The spokesman said he was not sure how much square footage would increase this year; combined square footage for Fred Meyer and Smith's in 1997 rose 2.8%, he said.

Ziegler said last year's acquisition of Smith's and the pending acquisitions of Ralphs and QFC "give Fred Meyer room for paring back a little, so it will do less remodeling and build fewer stores than it would have without the acquisitions."

A&P, Montvale, N.J., said it will increase capital spending 8.3% this year to $325 million, compared with $300 million spent in 1997. Square footage growth, which had been negative for about a decade, was relatively flat last year after a 1% increase in 1996 "because we closed over 50 stores last year, including 13 in the Carolinas that we sold," Rourke said.

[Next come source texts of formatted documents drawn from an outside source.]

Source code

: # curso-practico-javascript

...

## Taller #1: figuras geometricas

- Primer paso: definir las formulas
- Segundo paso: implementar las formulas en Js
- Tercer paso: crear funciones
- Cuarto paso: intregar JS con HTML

However, A&P expects overall square footage to rise in the future "as larger new stores replace smaller, older units," Rourke told SN.

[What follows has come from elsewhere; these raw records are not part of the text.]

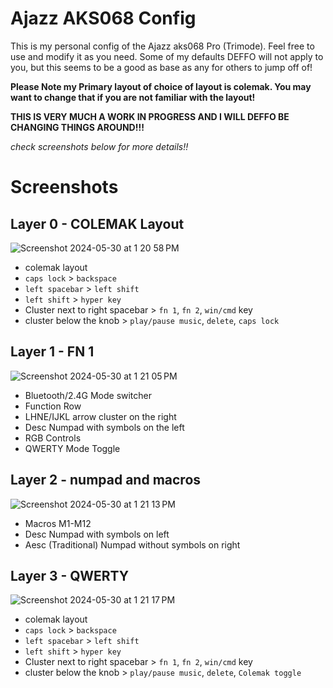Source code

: 
# Ajazz AKS068 Config
This is my personal config of the Ajazz aks068 Pro (Trimode). Feel free to use and modify it as you need. Some of my defaults DEFFO will not apply to you, but this seems to be a good as base as any for others to jump off of! 

**Please Note my Primary layout of choice of layout is colemak. You may want to change that if you are not familiar with the layout!**

**THIS IS VERY MUCH A WORK IN PROGRESS AND I WILL DEFFO BE CHANGING THINGS AROUND!!!**

 *check screenshots below for more details!!*

# Screenshots

## Layer 0 - COLEMAK Layout

![Screenshot 2024-05-30 at 1 20 58 PM](https://github.com/artsyfriedchicken/aks068-pro-config/assets/100123017/35620e90-5453-43ce-b2f8-2944a15e425c)

- colemak layout
- `caps lock` > `backspace`
- `left spacebar` > `left shift`
- `left shift` > `hyper key`
- Cluster next to right spacebar > `fn 1`, `fn 2`, `win/cmd` key
- cluster below the knob > `play/pause music`, `delete`, `caps lock`


## Layer 1 - FN 1
  
![Screenshot 2024-05-30 at 1 21 05 PM](https://github.com/artsyfriedchicken/aks068-pro-config/assets/100123017/fbf02507-d647-4cec-a391-783b19791238)

- Bluetooth/2.4G Mode switcher
- Function Row
- LHNE/IJKL arrow cluster on the right
- Desc Numpad with symbols on the left
- RGB Controls
- QWERTY Mode Toggle

## Layer 2 - numpad and macros

![Screenshot 2024-05-30 at 1 21 13 PM](https://github.com/artsyfriedchicken/aks068-pro-config/assets/100123017/01892457-d6ba-4935-99aa-71085723556d)

- Macros M1-M12
- Desc Numpad with symbols on left
- Aesc (Traditional) Numpad without symbols on right

## Layer 3 - QWERTY 

![Screenshot 2024-05-30 at 1 21 17 PM](https://github.com/artsyfriedchicken/aks068-pro-config/assets/100123017/872e25dc-cee3-4e16-a109-830531d27d36)

- colemak layout
- `caps lock` > `backspace`
- `left spacebar` > `left shift`
- `left shift` > `hyper key`
- Cluster next to right spacebar > `fn 1`, `fn 2`, `win/cmd` key
- cluster below the knob > `play/pause music`, `delete`, `Colemak toggle`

He said A&P will continue to concentrate its capital spending in its strongest marketing areas -- metropolitan New York, Michigan, Canada and the Mid-Atlantic region -- as it did in 1997, "though we will open some new stores in New Orleans and Atlanta," Rourke noted.

According to Giblen, A&P's capital expenditure in 1997 was "the company's highest level of investment as a percentage of sales within memory, so an increase of 8.3% this year is an indication that the company is maintaining that more aggressive rate of spending.

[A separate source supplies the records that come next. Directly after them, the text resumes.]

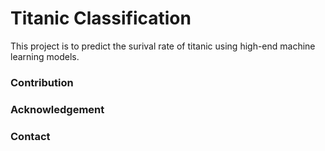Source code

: # Titanic Classification

This project is to predict the surival rate of titanic using high-end machine learning models. 

### Contribution 

### Acknowledgement

### Contact
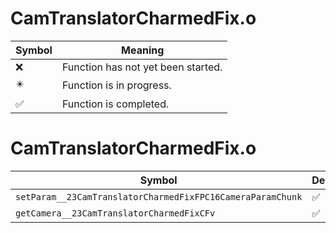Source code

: # CamTranslatorCharmedFix.o
| Symbol | Meaning 
| ------------- | ------------- 
| :x: | Function has not yet been started. 
| :eight_pointed_black_star: | Function is in progress. 
| :white_check_mark: | Function is completed. 


# CamTranslatorCharmedFix.o
| Symbol | Decompiled? |
| ------------- | ------------- |
| `setParam__23CamTranslatorCharmedFixFPC16CameraParamChunk` | :white_check_mark: |
| `getCamera__23CamTranslatorCharmedFixCFv` | :white_check_mark: |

"A&P really is dedicated to improving its store base because, by the company's own admission, many of its stores are old and outmoded; so it's essential for them to get new stores up and running. In fact, A&P has had good results from its newer units, with reasonably good ramp-up in profitability and high sales levels."

Food Lion, Salisbury, N.C., said capital spending this year will increase 20% to $360 million, while square footage will increase by 7.5%, compared with an increase of 11% in 1997, Ahearn said. She declined to pinpoint how much remodeling activity is slated for Kash n' Karry Food Stores, the Tampa, Fla.-based chain of 100 stores that Food Lion acquired at the end of 1996. Food Lion also has its eye open for acquisitions -- including major acquisitions like the Kash n' Karry purchase or smaller acquisitions to fill in its distribution in a given marketplace -- Ahearn said.

Giant Food, Landover, Md., could not be reached for comment. However, observers said the chain's capital budget is likely to remain level at about $150 million -- "although with a new chief financial officer in place, there's a clear sense that Giant's capital budget may be cut back significantly, to as low as $120 million," one observer told SN.

Pathmark Stores, Woodbridge, N.J., said spending will increase nearly 21% to $70 million to accommodate various backstage projects, as well as two new stores, 17 renovations and two store enlargements, compared with two new stores, nine renovations and eight enlargements in 1997. In line with the tendencies of other chains, square footage will increase less this year than last -- 1.8%, compared with 2.5% in 1997.